Going viral right now on TikTok is a trend featuring famed Realist Auguste Toulmouche's painting "The Reluctant Bride," which depicts a beguiling 19th-century woman on her wedding day wearing a dour expression and a glare that almost seethes with anger.
@nashtrashleigh like this? #smile #thereluctantbride ♬ sonido original - Bryan Bojorquez | Música
This imagery has captured the attention of many TikTok users, mostly women, who "sympathize" with the emotions that the piece exudes. One such user is @stanleytuccisnegroni, who posted her own iteration of the trend.
In her video, she wrote "Don't be mean," in front of an image of the painting, representing sexist dialogue often heard by girls. In the next slide, the image is zoomed in on the bride's piercing gaze, with a caption that now writes: "Mean wasn't even in the room with us but I can go get him and bring him in."
This theme of the "female rage" continues with each iteration of the "meme." In a TikTok video that has since been seen six million times, by user @adownif3rta, she instead writes "Literally me when I'm right," also using Giussepe Verdi's Dies Irae as the backdrop to intensify the expressed "anger" in the trend.
These videos were a lot of users' first run-in with Toulmouche's painting, who typically ask for the piece's name in the comment section. The trend is unusually in line with the narrative that Toulmouche set out.
The Meaning Behind Auguste Toulmouche's "The Reluctant Bride"
Also known as "The Hesitant Fiancée," the artwork was not that well-known during its era. In its entirety, it shows three other women beside the bride tending to her and her opulent clothing, all the makings of a standard Toulmouche painting.

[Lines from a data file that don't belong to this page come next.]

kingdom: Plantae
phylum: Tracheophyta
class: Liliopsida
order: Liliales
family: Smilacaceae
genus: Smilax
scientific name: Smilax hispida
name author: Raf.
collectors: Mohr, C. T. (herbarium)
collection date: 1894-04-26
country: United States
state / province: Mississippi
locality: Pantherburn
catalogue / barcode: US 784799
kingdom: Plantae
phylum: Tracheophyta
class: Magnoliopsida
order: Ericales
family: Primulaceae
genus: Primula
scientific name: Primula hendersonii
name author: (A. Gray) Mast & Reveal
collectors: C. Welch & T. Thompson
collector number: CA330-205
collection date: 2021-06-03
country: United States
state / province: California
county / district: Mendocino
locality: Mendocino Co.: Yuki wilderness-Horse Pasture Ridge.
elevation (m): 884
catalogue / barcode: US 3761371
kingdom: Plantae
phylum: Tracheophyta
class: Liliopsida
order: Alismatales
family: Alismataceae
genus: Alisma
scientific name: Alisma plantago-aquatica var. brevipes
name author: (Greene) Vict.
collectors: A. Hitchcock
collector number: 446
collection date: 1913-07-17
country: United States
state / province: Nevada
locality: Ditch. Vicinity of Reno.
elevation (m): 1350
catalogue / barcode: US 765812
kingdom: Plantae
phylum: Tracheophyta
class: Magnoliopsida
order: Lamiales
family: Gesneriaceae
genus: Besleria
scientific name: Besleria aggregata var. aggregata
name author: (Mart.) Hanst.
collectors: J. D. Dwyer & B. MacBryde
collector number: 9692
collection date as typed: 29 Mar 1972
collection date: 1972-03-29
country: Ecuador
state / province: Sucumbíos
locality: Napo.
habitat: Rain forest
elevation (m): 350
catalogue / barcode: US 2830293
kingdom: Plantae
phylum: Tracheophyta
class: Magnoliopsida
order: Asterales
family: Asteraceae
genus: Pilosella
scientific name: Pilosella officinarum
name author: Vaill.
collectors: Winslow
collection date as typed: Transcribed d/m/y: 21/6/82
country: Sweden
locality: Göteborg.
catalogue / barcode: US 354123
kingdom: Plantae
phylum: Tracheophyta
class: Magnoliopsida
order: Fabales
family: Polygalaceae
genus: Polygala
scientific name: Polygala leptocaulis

Toulmouche, born in Nantes, France, in 1829, was known for his portraits of rich Parisian ladies. In due time, Toulmouche's style, referred to as academic realism, was overtaken by his Impressionist contemporaries like Claude Monet and Edgar Degas. Thus, his paintings are less celebrated.
That said, according to Therese Dolan's statement to The Times, professor at the Tyler School of Art and Architecture at Temple University in Philadelphia, the bride's "independent streak" of dissatisfaction wasn't standard in the 19th century.
"She's actually showing the emotion of not wanting to get married to the person that her obviously wealthy family has picked out," Dolan shared.
The professor added that this kind of anger is fitting for the times, due to the fact that Parisian women lost a great deal of their rights soon after marriage. For Dolan, Toulmouche had hit the target in regards to getting into the "psyche of a woman."
Viewers of today may have their own interpretation of the painting visually, but its emotional essence remains the same even after 157 years: that a woman's anger is piercing.